If have a question about section 3.1 in the paper Kramers' law: Validity, derivations and generalisations by Nils Berglund. (See http://arxiv.org/abs/1106.5799 page 7 - 9)
On page 8 it says, that the expected first-hitting time $w_A(x)=E^x\{\tau_A\}$ of $A$ can be achieved for a double well potential $V$ by solving:
$$ L w_A(x)=-1 \qquad x \in A^c \\
w_A(x)=0 \qquad x\in A $$
with L being the infinitesimal generator of the diffusion of the form $dx_t=-\nabla V(x_t)dt+\sqrt{2 \epsilon}dW_t$.

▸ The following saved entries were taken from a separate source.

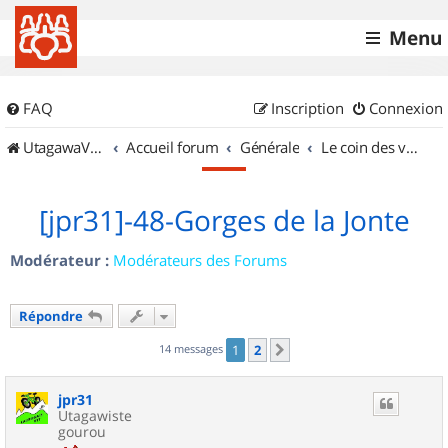
Menu
FAQ
Inscription
Connexion
UtagawaVTT (Randos VTT et VTTAE avec traces GPS)
Accueil forum
Générale
Le coin des vidéastes
[jpr31]-48-Gorges de la Jonte
Modérateur :
Modérateurs des Forums
Répondre
14 messages
1
2
Suivant
jpr31
Utagawiste
gourou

On Page 9 is the one-dimensional case considered with $(Lu)(x)=\epsilon u''(x)-V'(x)u'(x)$ and $A=(-\infty,a)$, $B=(b,\infty)$ for some $a<b$ and $x \in (a,b)$. And the solution is given by
$$ w_A(x)=\frac{1}{\epsilon} \int^x_a \int^{\infty}_z e^{[V(z)-V(y)]/\epsilon} dy \, dz $$
I don't know how to solve the problem to get the solution $w_A(x)$ for the one-dimensional case.
I hope someone can help me. Thanks in advance!
You just use an integrating factor to solve for $u'$ and then integrate.